News reports aim at providing objective and credible information. The inferential information itself carries a higher degree of subjectivity. As a result, it needs to be represented as an inference with a higher degree of objectivity and intersubjectivity. Based on a detailed analysis of the 47 health crisis news reports, the chapter reveals three major intersubjective representations for inferences: intersubjective representation of inferential information sources, grammatical intersubjective representation and contextual intersubjective representation. The inferential information sources can be intersubjectively represented through nomination, objectivation and aggregation. The grammatical intersubjective representations include passive structures and nominalizations.
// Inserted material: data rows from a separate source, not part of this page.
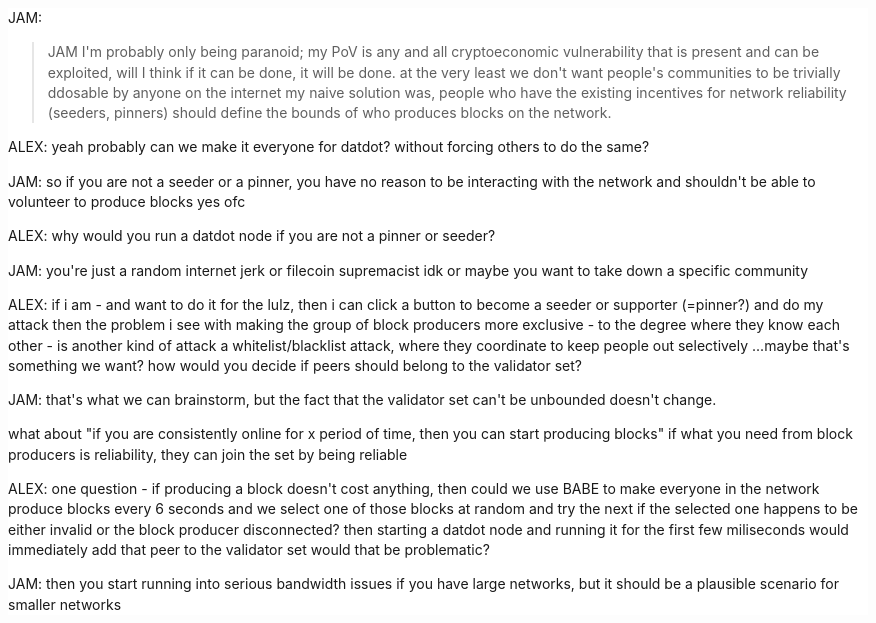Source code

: JAM:
> JAM
> I'm probably only being paranoid; my PoV is any and all cryptoeconomic vulnerability that is present and can be exploited, will
I think if it can be done, it will be done.
at the very least we don't want people's communities to be trivially ddosable by anyone on the internet
my naive solution was, people who have the existing incentives for network reliability (seeders, pinners) should define the bounds of who produces blocks on the network.

ALEX:
yeah probably
can we make it everyone for datdot?
without forcing others to do the same?

JAM:
so if you are not a seeder or a pinner, you have no reason to be interacting with the network and shouldn't be able to volunteer to produce blocks
yes ofc

ALEX:
why would you run a datdot node if you are not a pinner or seeder?

JAM:
you're just a random internet jerk or filecoin supremacist idk
or maybe you want to take down a specific community

ALEX:
if i am - and want to do it for the lulz, then i can click a button to become a seeder or supporter (=pinner?) and do my attack then
the problem i see with making the group of block producers more exclusive - to the degree where they know each other - is another kind of attack
a whitelist/blacklist attack, where they coordinate to keep people out selectively ...maybe that's something we want?
how would you decide if peers should belong to the validator set?


JAM:
that's what we can brainstorm, but the fact that the validator set can't be unbounded doesn't change.

what about "if you are consistently online for x period of time, then you can start producing blocks"
if what you need from block producers is reliability, they can join the set by being reliable

ALEX:
one question - if producing a block doesn't cost anything, then could we use BABE to make everyone in the network produce blocks every 6 seconds and we select one of those blocks at random and try the next if the selected one happens to be either invalid or the block producer disconnected?
then starting a datdot node and running it for the first few miliseconds would immediately add that peer to the validator set
would that be problematic?

JAM:
then you start running into serious bandwidth issues if you have large networks, but it should be a plausible scenario for smaller networks
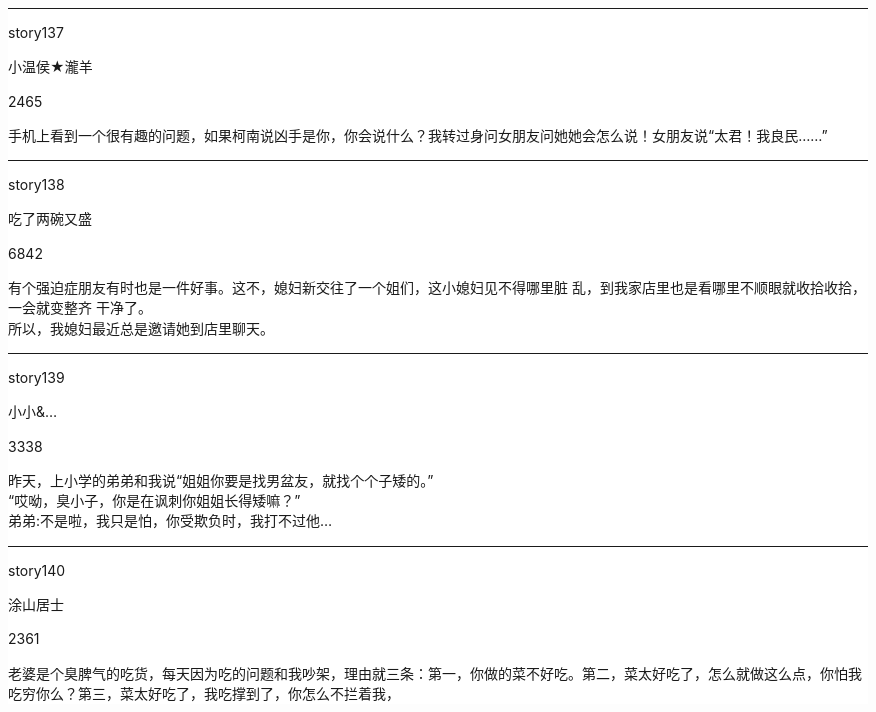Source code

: ******************************************************
story137



小温侯★瀧羊


2465



手机上看到一个很有趣的问题，如果柯南说凶手是你，你会说什么？我转过身问女朋友问她她会怎么说！女朋友说“太君！我良民……”






******************************************************
story138



吃了两碗又盛


6842



有个强迫症朋友有时也是一件好事。这不，媳妇新交往了一个姐们，这小媳妇见不得哪里脏   乱，到我家店里也是看哪里不顺眼就收拾收拾，一会就变整齐  干净了。<br/>所以，我媳妇最近总是邀请她到店里聊天。






******************************************************
story139



小小&amp;…


3338



昨天，上小学的弟弟和我说“姐姐你要是找男盆友，就找个个子矮的。”<br/>“哎呦，臭小子，你是在讽刺你姐姐长得矮嘛？”<br/>弟弟:不是啦，我只是怕，你受欺负时，我打不过他…






******************************************************
story140



涂山居士


2361



老婆是个臭脾气的吃货，每天因为吃的问题和我吵架，理由就三条：第一，你做的菜不好吃。第二，菜太好吃了，怎么就做这么点，你怕我吃穷你么？第三，菜太好吃了，我吃撑到了，你怎么不拦着我，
The contextual intersubjective representation can be realized through cause-and-effect context and background-support context. The intersubjective representations of inferences in the study are summarized in Fig. 1:

Fig. 1
figure 1

Intersubjective representations of inferences in health crisis news reporting

The strong correlation between objectivity and intersubjectivity makes intersubjective representations a convenient tool for the realization of objectivity in health crisis news reporting. Realizing the pragmatic significance of intersubjectivity in discourse, Nuyts (2001a: 35) commented that “it is important to realize that the reflection of this dimension in epistemic expressions is a matter of how the speaker presents it rather than of how it ‘really is’”. To wit, the intersubjective feature of an epistemic inference does not necessarily mean that the evidence for the inference is intersubjectively owned. The intersubjective representation is rather used deliberately to achieve the rhetorical effect of objectivity and credibility for the inference. The intersubjective representations reduce the subjectivity of inferences and make them more credible, objective and transform them into consensual knowledge. Ultimately, they contribute to the realization of covert persuasion, the normalization of the existing dominant social hierarchy of power and the buildup of positive images for the social actors involved in health crisis news reporting.